Common sense dictates that the earlier young people are exposed to the tools and resources needed to start setting personal goals and planning for careers, the better equipped they’ll be to reach those goals. But, sadly that’s not often the case.

IYF’s experience over 25 years—in countries as diverse as Jordan and Saint Lucia—points to the importance of equipping underserved youth with quality career guidance services. A case in point is IYF’s work through the USAID-funded Youth Entrepreneurship Development (YED) program, which set out to transform the delivery of career guidance at the secondary school and university levels in Palestine. At the secondary level, efforts focused on providing in-class lessons, Tamheed psychometric assessments, in-school presentations by employers and entrepreneurs, and job shadowing. Within universities, YED supported the training of career guidance counselors to deliver comprehensive employability services, including student self-assessments and the delivery of life skills, internships, and entrepreneurship training.

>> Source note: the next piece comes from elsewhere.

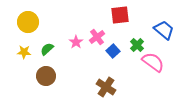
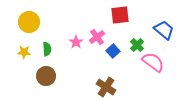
yellow circle: moved 1 px right
green semicircle: rotated 128 degrees clockwise
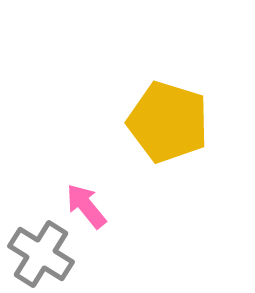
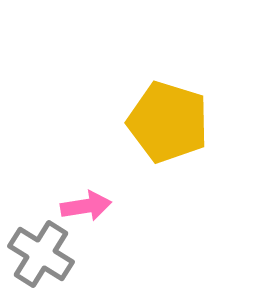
pink arrow: rotated 120 degrees clockwise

Critical to YED’s efforts was working in partnership with the Ministry of Labor and Education and the Ministry of Higher Education, and engaging local civil society organizations and the business community as part of the solution. Over four years, more than 9,900 students have taken advantage of improved services. YED also trained over 160 educational staff, which will benefit thousands more youth over the long term.

Says Abeer Abu Gheith, Career Guidance Counselor at Palestine Polytechnic University, “We’ve seen grades improve and fields of study change for students. Graduates get jobs or start internships.”

As IYF’s experience in Palestine illustrates, a strong career guidance program can help youth better understand themselves, choose jobs that relate to their skills and interests, and obtain additional training in relevant areas. The end result? Informed, inspired, and qualified youth who confidently pursue a career of their choosing.

As youth unemployment and underemployment continue to grow, so does the need to invest in youth career guidance services that prioritize youth ownership of the process and offer young people the right tools, training, and information. Toward this end, IYF has created an adaptable set of tools, lesson plans, and resources called My Career, My Future, which gives communities the know-how to lead their at-risk youth into the job market.

IYF recognizes the career guidance field is nascent to non-existent in many countries. In response, it continues to develop and adapt tools and training resources designed to build local capacity so that youth receive the support they need in making life-shaping decisions.